I. Forgetting Taiwanese Veterans in Public Memory since 1945

Since the end of the war, history of the Second World War has been written extensively in Taiwan, often under the auspice of the Chinese Nationalist (KMT) government. In any postwar account of war, soldiers (and thereafter veterans) are featured predominantly. Not only because soldiers had played a key role in war. The bravery, commitment, and sacrifice made by soldiers—on behalf of the nation—in the battlefields are often represented in (wartime and) postwar accounts as the ultimate manifestation of patriotism. In other words, soldiers are represented as the builders, defenders, and embodiment of the nation and the model citizen that all citizens should aspire to follow in time of national crisis.

In postwar accounts in Taiwan, however, the episodes of more than 100,000 Taiwanese soldiers fighting on the side of the Japanese—in other words, against the Chinese—was hardly found. These Taiwanese veterans were hardly present in the postwar discourse of veterans. Instead, postwar account and public memory of the war has been dominated by the history of (mainland) Chinese soldiers and the mainland Chinese view(s) of the war.

Discourse of “(mainland Chinese) veterans” in postwar Taiwan Since 1945, the mainland Chinese soldiers are the only “veterans” recognized politically in the public discourse of veterans (including state policy and administration) and historiographically in the general accounts of wars. For example, (institutionally) at the cabinet-level Veteran Affairs Commission, part of the Commission’s Chinese name, guojun [or Nationalist soldiers] defines, categorically, the veterans are those who have served in the Guomindang (KMT) military. Thereby, the Commission is set out to look after the well-being of the mainland Chinese veterans who have served under the KMT government and the Taiwanese veterans who have served under the KMT government after 1949. Under the Commission’s administration, the Taiwanese soldiers from World War II are categorically excluded.

Another state-level institution devoted to veterans, which is symbolically important as a part of the state’s performance of shaping national identity, is the Martyr Shrine [zhonglie ci]. The Martyr Shrine has very specific rules as who could be “enshrined” and commemorated, and is dedicated to those who died fighting for the “Nationalist revolution [guomin geming]”, including those who contributed their lives in the “war of resistance” and anti-Communist campaigns since 1949. Later on, the KMT government enshrined several Taiwanese who died resisting the Japanese colonial rule. However, Taiwanese soldiers who fought as Japanese soldiers and died during the War are not enshrined. Related to the Martyr Shrine and also at the symbolical level (of performance), the “autumn national worship [qiuji guosang]”—led by the President of Taiwan—is hold annually at the Martyr Shrine in Taipei on the 3rd of September, the Armed Forces’ Day [junren jie] in Taiwan. In the highest state form of honoring the soldiers, the mainland Chinese veterans and the post-1949 Taiwanese veterans are those “veterans” who are honored on the Armed Forces’ Day. Conspicuously, the Taiwanese veterans from World War Two are absent in the postwar public discourse of veterans, without receiving state recognition or veteran welfare after the war.

Set problem:
Please summarize the passage on Taiwanese veterans in two sentences. The listing is unrelated to the passage on Taiwanese veterans.

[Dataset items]
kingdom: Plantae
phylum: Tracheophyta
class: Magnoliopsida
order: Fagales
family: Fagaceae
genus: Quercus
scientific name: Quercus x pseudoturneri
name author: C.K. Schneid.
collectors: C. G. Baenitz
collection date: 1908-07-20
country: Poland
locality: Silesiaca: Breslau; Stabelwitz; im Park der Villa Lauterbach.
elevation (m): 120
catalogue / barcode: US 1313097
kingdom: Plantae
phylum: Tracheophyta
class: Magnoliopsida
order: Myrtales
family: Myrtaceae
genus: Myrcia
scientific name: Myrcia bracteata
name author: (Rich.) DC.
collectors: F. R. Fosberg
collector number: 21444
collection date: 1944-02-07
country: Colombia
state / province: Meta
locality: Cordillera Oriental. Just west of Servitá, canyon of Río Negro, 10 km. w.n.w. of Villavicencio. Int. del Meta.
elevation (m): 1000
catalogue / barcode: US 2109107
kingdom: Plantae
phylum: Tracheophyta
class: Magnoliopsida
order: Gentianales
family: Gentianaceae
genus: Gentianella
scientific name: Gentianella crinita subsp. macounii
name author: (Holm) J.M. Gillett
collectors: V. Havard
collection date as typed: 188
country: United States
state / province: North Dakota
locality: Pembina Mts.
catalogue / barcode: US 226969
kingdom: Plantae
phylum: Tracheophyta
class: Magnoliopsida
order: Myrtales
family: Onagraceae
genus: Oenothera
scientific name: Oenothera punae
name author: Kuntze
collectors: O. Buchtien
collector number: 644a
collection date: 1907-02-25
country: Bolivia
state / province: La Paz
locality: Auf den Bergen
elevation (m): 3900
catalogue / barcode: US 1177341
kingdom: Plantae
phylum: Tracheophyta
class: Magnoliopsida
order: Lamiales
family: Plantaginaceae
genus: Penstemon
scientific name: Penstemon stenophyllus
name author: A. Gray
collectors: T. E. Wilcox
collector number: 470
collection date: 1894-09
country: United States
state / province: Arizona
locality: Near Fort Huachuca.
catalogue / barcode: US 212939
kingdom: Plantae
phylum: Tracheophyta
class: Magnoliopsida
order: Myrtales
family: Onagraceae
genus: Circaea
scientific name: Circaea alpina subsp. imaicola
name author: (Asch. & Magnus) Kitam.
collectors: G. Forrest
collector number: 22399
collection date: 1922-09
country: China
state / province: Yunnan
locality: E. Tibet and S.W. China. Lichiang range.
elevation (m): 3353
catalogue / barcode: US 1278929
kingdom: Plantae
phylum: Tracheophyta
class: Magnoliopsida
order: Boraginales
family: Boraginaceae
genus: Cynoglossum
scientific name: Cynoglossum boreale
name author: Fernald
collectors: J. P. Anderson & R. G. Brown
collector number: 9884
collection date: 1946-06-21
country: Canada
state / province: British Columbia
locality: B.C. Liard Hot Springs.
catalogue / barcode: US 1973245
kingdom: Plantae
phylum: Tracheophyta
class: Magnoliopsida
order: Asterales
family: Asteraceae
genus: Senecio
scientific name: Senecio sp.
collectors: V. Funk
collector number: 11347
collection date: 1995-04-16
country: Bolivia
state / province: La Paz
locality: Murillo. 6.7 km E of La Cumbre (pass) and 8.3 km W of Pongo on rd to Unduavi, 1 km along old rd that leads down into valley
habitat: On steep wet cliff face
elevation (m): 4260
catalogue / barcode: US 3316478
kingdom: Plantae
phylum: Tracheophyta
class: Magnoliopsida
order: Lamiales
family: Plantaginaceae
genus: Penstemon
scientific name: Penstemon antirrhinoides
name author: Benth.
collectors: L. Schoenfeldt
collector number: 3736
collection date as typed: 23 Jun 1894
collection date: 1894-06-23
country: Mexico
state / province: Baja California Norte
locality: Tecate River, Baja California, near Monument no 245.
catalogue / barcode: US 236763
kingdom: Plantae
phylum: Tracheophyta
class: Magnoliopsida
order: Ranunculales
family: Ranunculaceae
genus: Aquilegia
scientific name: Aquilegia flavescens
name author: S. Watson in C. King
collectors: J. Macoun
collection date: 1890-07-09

Task solution:
Since 1945, postwar accounts and public memory of the Second World War in Taiwan have been dominated by mainland Chinese soldiers, while the more than 100,000 Taiwanese who fought on the Japanese side have hardly appeared. State institutions such as the Veteran Affairs Commission, the Martyr Shrine, and the autumn national worship held on Armed Forces' Day honor mainland Chinese veterans and post-1949 Taiwanese veterans but exclude Taiwanese World War II soldiers, who received neither state recognition nor veteran welfare.